If you want to play exclusives on the PS5 - you will need a PS5.
The 3080 doesn't get you more games.

Consider the benefit difference between the 2070 and the 3080. Is that difference enough to make up the lack of PS5 exclusives?

All console games end up on PC regardless of what Sony/Microsoft/Nintendo does or think, it's only a matter of time.
And often they will look and play better as well.

Plus Sony are placing more focus on porting their console exclusives more and more on the PC as time goes by.

ArchangelMadzz said:
A lot of responses to apply to all I'll reply to the main points here:

1. I do still plan on getting a PS5, getting a 3080 will mean that I'm making the upgrade to playing the majority of non competitive games in 4k.

2. I'm going to wait to see normal ras comparisons in reviews first to see exactly how these cards compare, but from what I've seen on DF it's huge.

3. PS5 Will be purchased when the exclusive library is built up a bit which means probably mid 2022.

Your 2070 Super isn't old, useless and outdated, it's still got years of life left in it.

Why not save face, save your pennies and just wait a few years and do a full PC and PS5 upgrade?

Jumpinbeans said:

Simple - PS5

Buying the 3080 isn't going to get you any new games, sure it may make some of the existing ones run better but thats about it. PS5 is aimed at new games (backwards are a nice but not main driver) and don't forget the exclusives.

Oh and the 2080 you bought came out 2years ago. The PS4 lasted 7 years and the ps5 will probably last the same. If you are going to replace your graphics cards every 2 years then financially its not even close.
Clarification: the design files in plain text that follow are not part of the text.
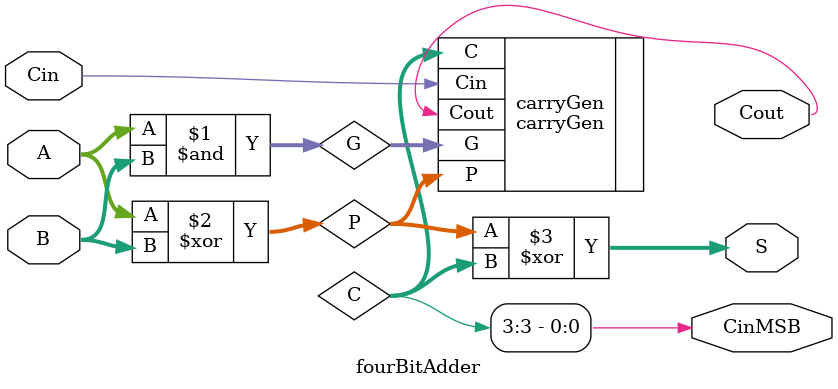
<source format=v>

module fourBitAdder(input [3:0]A,B, input Cin, output [3:0]S, output Cout,CinMSB);
wire [3:0] G,P,C;

carryGen carryGen(.G(G), .P(P), .Cin(Cin), .C(C), .Cout(Cout));

assign G[3:0]=A[3:0] & B[3:0];
assign P[3:0]=A[3:0] ^ B[3:0];

assign S[3:0]=P[3:0] ^ C[3:0];

//Exposing the Carry into MSB for access in the Adder Subtractor module
//This is necessary to identify Overflow in Signed arithmetic
assign CinMSB = C[3];

endmodule

</source>
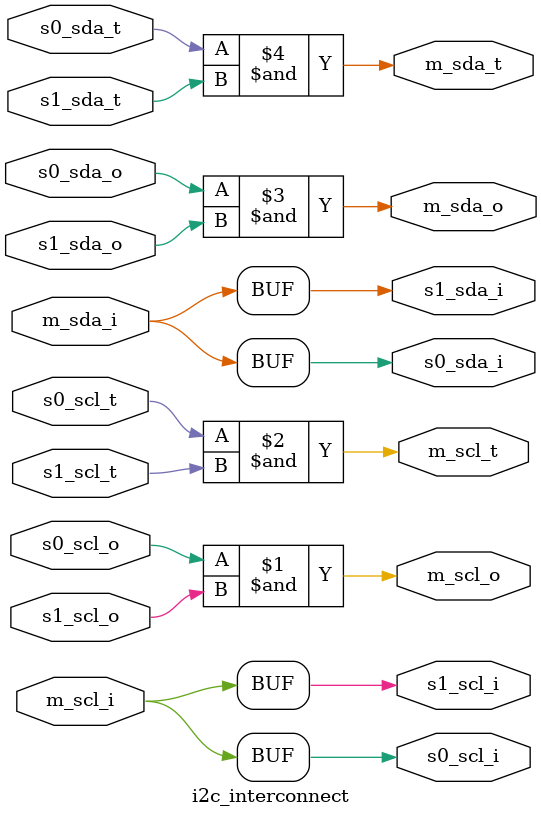
<source format=v>
module i2c_interconnect(	// file.cleaned.mlir:2:3
  input  s0_scl_o,	// file.cleaned.mlir:2:34
         s0_scl_t,	// file.cleaned.mlir:2:53
         s0_sda_o,	// file.cleaned.mlir:2:72
         s0_sda_t,	// file.cleaned.mlir:2:91
         s1_scl_o,	// file.cleaned.mlir:2:110
         s1_scl_t,	// file.cleaned.mlir:2:129
         s1_sda_o,	// file.cleaned.mlir:2:148
         s1_sda_t,	// file.cleaned.mlir:2:167
         m_scl_i,	// file.cleaned.mlir:2:186
         m_sda_i,	// file.cleaned.mlir:2:204
  output s0_scl_i,	// file.cleaned.mlir:2:223
         s0_sda_i,	// file.cleaned.mlir:2:242
         s1_scl_i,	// file.cleaned.mlir:2:261
         s1_sda_i,	// file.cleaned.mlir:2:280
         m_scl_o,	// file.cleaned.mlir:2:299
         m_scl_t,	// file.cleaned.mlir:2:317
         m_sda_o,	// file.cleaned.mlir:2:335
         m_sda_t	// file.cleaned.mlir:2:353
);

  assign s0_scl_i = m_scl_i;	// file.cleaned.mlir:7:5
  assign s0_sda_i = m_sda_i;	// file.cleaned.mlir:7:5
  assign s1_scl_i = m_scl_i;	// file.cleaned.mlir:7:5
  assign s1_sda_i = m_sda_i;	// file.cleaned.mlir:7:5
  assign m_scl_o = s0_scl_o & s1_scl_o;	// file.cleaned.mlir:3:10, :7:5
  assign m_scl_t = s0_scl_t & s1_scl_t;	// file.cleaned.mlir:4:10, :7:5
  assign m_sda_o = s0_sda_o & s1_sda_o;	// file.cleaned.mlir:5:10, :7:5
  assign m_sda_t = s0_sda_t & s1_sda_t;	// file.cleaned.mlir:6:10, :7:5
endmodule


</source>
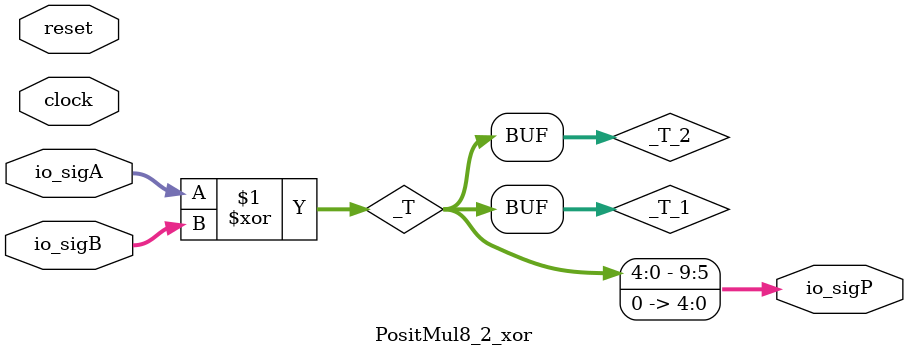
<source format=v>
module PositMul8_2_xor(
  input        clock,
  input        reset,
  input  [4:0] io_sigA,
  input  [4:0] io_sigB,
  output [9:0] io_sigP
);
  wire [4:0] _T; // @[PositMul.scala 51:23]
  wire [4:0] _T_1; // @[PositMul.scala 51:23]
  wire [4:0] _T_2; // @[Cat.scala 29:58]
  assign _T = $signed(io_sigA) ^ $signed(io_sigB); // @[PositMul.scala 51:23]
  assign _T_1 = $signed(_T); // @[PositMul.scala 51:23]
  assign _T_2 = $unsigned(_T_1); // @[Cat.scala 29:58]
  assign io_sigP = {_T_2,5'h0}; // @[PositMul.scala 51:9]
endmodule

</source>
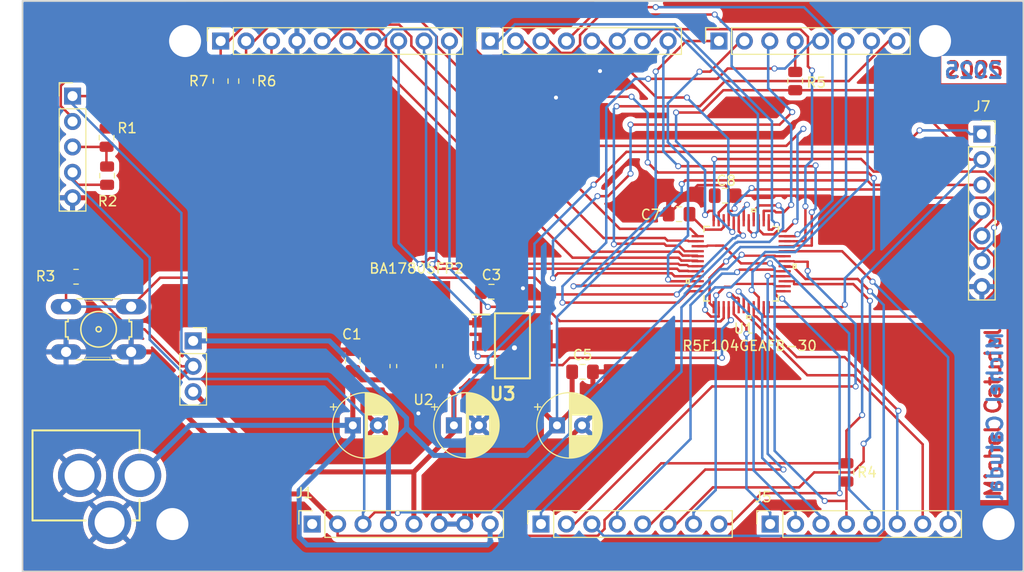
<source format=kicad_pcb>
(kicad_pcb
	(version 20240108)
	(generator "pcbnew")
	(generator_version "8.0")
	(general
		(thickness 1.6)
		(legacy_teardrops no)
	)
	(paper "A5")
	(title_block
		(date "mar. 31 mars 2015")
	)
	(layers
		(0 "F.Cu" signal)
		(31 "B.Cu" signal)
		(32 "B.Adhes" user "B.Adhesive")
		(33 "F.Adhes" user "F.Adhesive")
		(34 "B.Paste" user)
		(35 "F.Paste" user)
		(36 "B.SilkS" user "B.Silkscreen")
		(37 "F.SilkS" user "F.Silkscreen")
		(38 "B.Mask" user)
		(39 "F.Mask" user)
		(40 "Dwgs.User" user "User.Drawings")
		(41 "Cmts.User" user "User.Comments")
		(42 "Eco1.User" user "User.Eco1")
		(43 "Eco2.User" user "User.Eco2")
		(44 "Edge.Cuts" user)
		(45 "Margin" user)
		(46 "B.CrtYd" user "B.Courtyard")
		(47 "F.CrtYd" user "F.Courtyard")
		(48 "B.Fab" user)
		(49 "F.Fab" user)
	)
	(setup
		(stackup
			(layer "F.SilkS"
				(type "Top Silk Screen")
			)
			(layer "F.Paste"
				(type "Top Solder Paste")
			)
			(layer "F.Mask"
				(type "Top Solder Mask")
				(color "Green")
				(thickness 0.01)
			)
			(layer "F.Cu"
				(type "copper")
				(thickness 0.035)
			)
			(layer "dielectric 1"
				(type "core")
				(thickness 1.51)
				(material "FR4")
				(epsilon_r 4.5)
				(loss_tangent 0.02)
			)
			(layer "B.Cu"
				(type "copper")
				(thickness 0.035)
			)
			(layer "B.Mask"
				(type "Bottom Solder Mask")
				(color "Green")
				(thickness 0.01)
			)
			(layer "B.Paste"
				(type "Bottom Solder Paste")
			)
			(layer "B.SilkS"
				(type "Bottom Silk Screen")
			)
			(copper_finish "None")
			(dielectric_constraints no)
		)
		(pad_to_mask_clearance 0)
		(allow_soldermask_bridges_in_footprints no)
		(aux_axis_origin 50 82)
		(grid_origin 50 82)
		(pcbplotparams
			(layerselection 0x0000030_ffffffff)
			(plot_on_all_layers_selection 0x0000000_00000000)
			(disableapertmacros no)
			(usegerberextensions no)
			(usegerberattributes yes)
			(usegerberadvancedattributes yes)
			(creategerberjobfile yes)
			(dashed_line_dash_ratio 12.000000)
			(dashed_line_gap_ratio 3.000000)
			(svgprecision 6)
			(plotframeref no)
			(viasonmask no)
			(mode 1)
			(useauxorigin no)
			(hpglpennumber 1)
			(hpglpenspeed 20)
			(hpglpendiameter 15.000000)
			(pdf_front_fp_property_popups yes)
			(pdf_back_fp_property_popups yes)
			(dxfpolygonmode yes)
			(dxfimperialunits yes)
			(dxfusepcbnewfont yes)
			(psnegative no)
			(psa4output no)
			(plotreference yes)
			(plotvalue yes)
			(plotfptext yes)
			(plotinvisibletext no)
			(sketchpadsonfab no)
			(subtractmaskfromsilk no)
			(outputformat 1)
			(mirror no)
			(drillshape 0)
			(scaleselection 1)
			(outputdirectory "gerber/")
		)
	)
	(net 0 "")
	(net 1 "GND")
	(net 2 "Net-(U1-REGC)")
	(net 3 "/SDA")
	(net 4 "/SCL")
	(net 5 "/P122")
	(net 6 "+3.3V")
	(net 7 "/P121")
	(net 8 "Net-(J4-Pin_3)")
	(net 9 "Net-(J2-Pin_5)")
	(net 10 "Net-(J4-Pin_4)")
	(net 11 "Net-(J2-Pin_6)")
	(net 12 "/MISO_00")
	(net 13 "/MOSI_20")
	(net 14 "/MISO_21")
	(net 15 "/SCK_21")
	(net 16 "/CS_21")
	(net 17 "/CS_20")
	(net 18 "/MOSI_21")
	(net 19 "/SCK_20")
	(net 20 "/MISO_20")
	(net 21 "Net-(J4-Pin_2)")
	(net 22 "/SCK_00")
	(net 23 "Net-(J4-Pin_8)")
	(net 24 "/CS_00")
	(net 25 "/MOSI_00")
	(net 26 "/MOSI_11")
	(net 27 "Net-(J4-Pin_1)")
	(net 28 "Net-(J4-Pin_7)")
	(net 29 "/CS_11")
	(net 30 "/MISO_11")
	(net 31 "+5V")
	(net 32 "Net-(J3-Pin_3)")
	(net 33 "Net-(J3-Pin_2)")
	(net 34 "Net-(J3-Pin_4)")
	(net 35 "Net-(J3-Pin_6)")
	(net 36 "/SCK_11")
	(net 37 "Net-(P3-Pin_2)")
	(net 38 "Net-(J3-Pin_7)")
	(net 39 "Net-(P3-Pin_3)")
	(net 40 "Net-(J3-Pin_5)")
	(net 41 "Net-(J3-Pin_1)")
	(net 42 "Net-(J3-Pin_8)")
	(net 43 "/Vin")
	(net 44 "Net-(S1-S)")
	(net 45 "VCC")
	(net 46 "/~{RESET}")
	(net 47 "unconnected-(J1-Pin_1-Pad1)")
	(net 48 "/P17")
	(net 49 "/P74")
	(net 50 "/P16")
	(net 51 "/P73")
	(net 52 "Net-(J4-Pin_6)")
	(net 53 "Net-(J4-Pin_5)")
	(net 54 "Net-(J7-Pin_4)")
	(footprint "Connector_PinSocket_2.54mm:PinSocket_1x08_P2.54mm_Vertical" (layer "F.Cu") (at 101.802 77.26 90))
	(footprint "Connector_PinSocket_2.54mm:PinSocket_1x10_P2.54mm_Vertical" (layer "F.Cu") (at 69.798 29 90))
	(footprint "Connector_PinSocket_2.54mm:PinSocket_1x08_P2.54mm_Vertical" (layer "F.Cu") (at 96.722 29 90))
	(footprint "Connector_PinSocket_2.54mm:PinSocket_1x08_P2.54mm_Vertical" (layer "F.Cu") (at 119.582 29 90))
	(footprint "Capacitor_THT:CP_Radial_D6.3mm_P2.50mm" (layer "F.Cu") (at 93.102 67.4))
	(footprint "catu:MountingHole_3.2mm" (layer "F.Cu") (at 147.522 77.26))
	(footprint "Capacitor_SMD:C_0805_2012Metric_Pad1.18x1.45mm_HandSolder" (layer "F.Cu") (at 120.2 44.45))
	(footprint "Resistor_SMD:R_0805_2012Metric" (layer "F.Cu") (at 58.4 38.65 -90))
	(footprint "Resistor_SMD:R_0805_2012Metric" (layer "F.Cu") (at 72.338 33 90))
	(footprint "Connector_PinSocket_2.54mm:PinSocket_1x07_P2.54mm_Vertical" (layer "F.Cu") (at 145.85 38.3))
	(footprint "catu:B3F-10XX" (layer "F.Cu") (at 57.602 57.8))
	(footprint "catu:PLQP0048KF-A_REN" (layer "F.Cu") (at 121.8066 51.25))
	(footprint "Capacitor_THT:CP_Radial_D6.3mm_P2.50mm" (layer "F.Cu") (at 83.002 67.4))
	(footprint "Connector_PinSocket_2.54mm:PinSocket_1x08_P2.54mm_Vertical" (layer "F.Cu") (at 78.942 77.26 90))
	(footprint "catu:BA17805FP" (layer "F.Cu") (at 89.35 56.9826))
	(footprint "Resistor_SMD:R_0805_2012Metric_Pad1.20x1.40mm_HandSolder" (layer "F.Cu") (at 55.35 52.55))
	(footprint "catu:POWER_JACK_PTH"
		(layer "F.Cu")
		(uuid "6cfdd122-440d-40e0-ae88-f7c7a062e317")
		(at 48 72.4 -90)
		(property "Reference" "P2"
			(at -3.048 -14.732 90)
			(layer "F.SilkS")
			(hide yes)
			(uuid "569e88a9-e92c-49b6-b737-ea82c205dda5")
			(effects
				(font
					(size 0.77216 0.77216)
					(thickness 0.061772)
				)
				(justify right top)
			)
		)
		(property "Value" "POWER_JACKPTH"
			(at 4.5212 -16.8402 90)
			(layer "F.Fab")
			(hide yes)
			(uuid "4f204597-df8f-4b01-9a77-a0dbe2ba6dad")
			(effects
				(font
					(size 0.77216 0.77216)
					(thickness 0.061772)
				)
				(justify right top)
			)
		)
		(property "Footprint" "catu:POWER_JACK_PTH"
			(at 0 0 90)
			(layer "F.Fab")
			(hide yes)
			(uuid "b2a9b075-3e4c-4717-b8b8-0920dcbcf00d")
			(effects
				(font
					(size 1.27 1.27)
					(thickness 0.15)
				)
			)
		)
		(property "Datasheet" ""
			(at 0 0 90)
			(layer "F.Fab")
			(hide yes)
			(uuid "8170c167-e38d-4969-9680-18014e2d2820")
			(effects
				(font
					(size 1.27 1.27)
					(thickness 0.15)
				)
			)
		)
		(property "Description" ""
			(at 0 0 90)
			(layer "F.Fab")
			(hide yes)
			(uuid "d41fe50a-4387-47e9-8c7e-983d978ffb0c")
			(effects
				(font
					(size 1.27 1.27)
					(thickness 0.15)
				)
			)
		)
		(path "/faae4d79-04e6-4810-9cfd-5f4b05a94ca4")
		(sheetname "Root")
		(sheetfile "RL78_G14_Arduino_48p.kicad_sch")
		(attr through_hole)
		(fp_line
			(start -4.5 -3)
			(end 4.5 -3)
			(stroke
				(width 0.2032)
				(type solid)
			)
			(layer "F.SilkS")
			(uuid "f9239901-69c1-47bd-93ff-30f3fb343eeb")
		)
		(fp_line
			(start -4.5 -3)
			(end -4.5 -13.7)
			(stroke
				(width 0.2032)
				(type solid)
			)
			(layer "F.SilkS")
			(uuid "ab74b2eb-20c1-4207-b74b-016fc1ca525b")
		)
		(fp_line
			(start 4.5 -3)
			(end 4.5 -8.3)
	
... [402344 chars truncated]
</source>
The PC has exclusives, the Playstation 5 doesn't exist in a vacuum where it's the only platform in existence that has exclusives.

You don't need to replace a GPU every 2 years, that's more out of a 'want' than a need in order to keep on the cutting technological edge of graphics quality, something consoles don't get to enjoy.

Cerebralbore101 said:

Well, I don't know if you'd be able to get double the performance of a 3080 in three years or not. @Pemalite How does 2015's 980 Ti launching at $695 compare to 2018's 2080 at around $700? Is the 2080 double the performance of the 980 Ti?

 Back to @eva01beserk ...

Games don't become outdated within three years. Ten? Perhaps. But tons of games out there have aged wonderfully.

Moores law is being stretched out.

In some instances a jump from the vanilla Geforce 980 to the vanilla Geforce 2080 will grant you a 3x increase, especially in more modern games with more modern rendering pipelines and especially at higher resolutions... But usually a doubling in performance on average is probably a more realistic expectation between Maxwell and Turing.
https://www.anandtech.com/bench/product/2529?vs=2514

At the moment the entire gaming industry is undergoing a fundamental shift in how we render games, Ray Tracing is the big key buzzword and the PC is leading the entire tech industry, it's really hard to say how GPU's will perform in 3 years time as nVidia, AMD and even Intel start investing more silicon space to Ray Tracing. It's an exciting time.

In saying that we also have the fabrication issue to consider, nVidia is using Samsung 8nm process which is definitely the lesser cousin to TSMC's 7nm process... So nVidia has room to play around on that front.
5nm/3nm are ramping up very quickly which might be quick transitions, usually when that happens we see large performance increases unlike what we saw when we stagnated at 28nm for years.

ArchangelMadzz said:
DonFerrari said:

Eeerrr he won`t get access to any new game since his current setup is already enough to play whatever releases on PC for the next couple years or more.

But 4k 60fps with ray tracing tho

PC can do 8k, 120fps with ray tracing though.